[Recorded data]
════════════════════

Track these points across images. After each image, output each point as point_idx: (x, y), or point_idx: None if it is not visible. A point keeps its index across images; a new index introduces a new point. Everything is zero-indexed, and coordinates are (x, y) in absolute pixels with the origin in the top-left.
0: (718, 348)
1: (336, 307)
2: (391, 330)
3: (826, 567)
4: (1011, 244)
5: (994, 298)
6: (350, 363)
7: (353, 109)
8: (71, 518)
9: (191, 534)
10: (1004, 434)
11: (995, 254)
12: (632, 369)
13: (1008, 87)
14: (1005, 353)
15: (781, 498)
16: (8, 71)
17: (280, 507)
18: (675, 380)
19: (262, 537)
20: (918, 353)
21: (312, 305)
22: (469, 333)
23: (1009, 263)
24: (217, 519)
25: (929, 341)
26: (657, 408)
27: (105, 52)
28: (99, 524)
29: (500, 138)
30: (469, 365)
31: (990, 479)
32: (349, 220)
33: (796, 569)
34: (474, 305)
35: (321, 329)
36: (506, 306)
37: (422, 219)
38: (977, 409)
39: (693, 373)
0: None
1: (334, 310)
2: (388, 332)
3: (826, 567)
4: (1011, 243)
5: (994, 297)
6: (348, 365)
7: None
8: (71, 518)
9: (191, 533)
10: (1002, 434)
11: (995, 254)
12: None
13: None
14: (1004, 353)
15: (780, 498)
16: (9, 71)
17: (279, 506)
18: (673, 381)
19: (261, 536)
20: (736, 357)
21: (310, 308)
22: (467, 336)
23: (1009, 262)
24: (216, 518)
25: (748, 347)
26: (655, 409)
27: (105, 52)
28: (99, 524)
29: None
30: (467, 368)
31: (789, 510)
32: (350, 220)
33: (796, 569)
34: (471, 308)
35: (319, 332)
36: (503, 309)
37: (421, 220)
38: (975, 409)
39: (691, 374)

════════════════════

Using the entries above, return exactly the lines from the line with "19: (262, 537)" to the line with "38: (977, 409)", counting both of those lines.

▶ _Output of the task_
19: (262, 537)
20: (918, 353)
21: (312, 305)
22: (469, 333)
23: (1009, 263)
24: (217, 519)
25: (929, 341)
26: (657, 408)
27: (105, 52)
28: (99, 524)
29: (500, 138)
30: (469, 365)
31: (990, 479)
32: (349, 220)
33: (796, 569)
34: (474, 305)
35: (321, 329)
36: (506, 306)
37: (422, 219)
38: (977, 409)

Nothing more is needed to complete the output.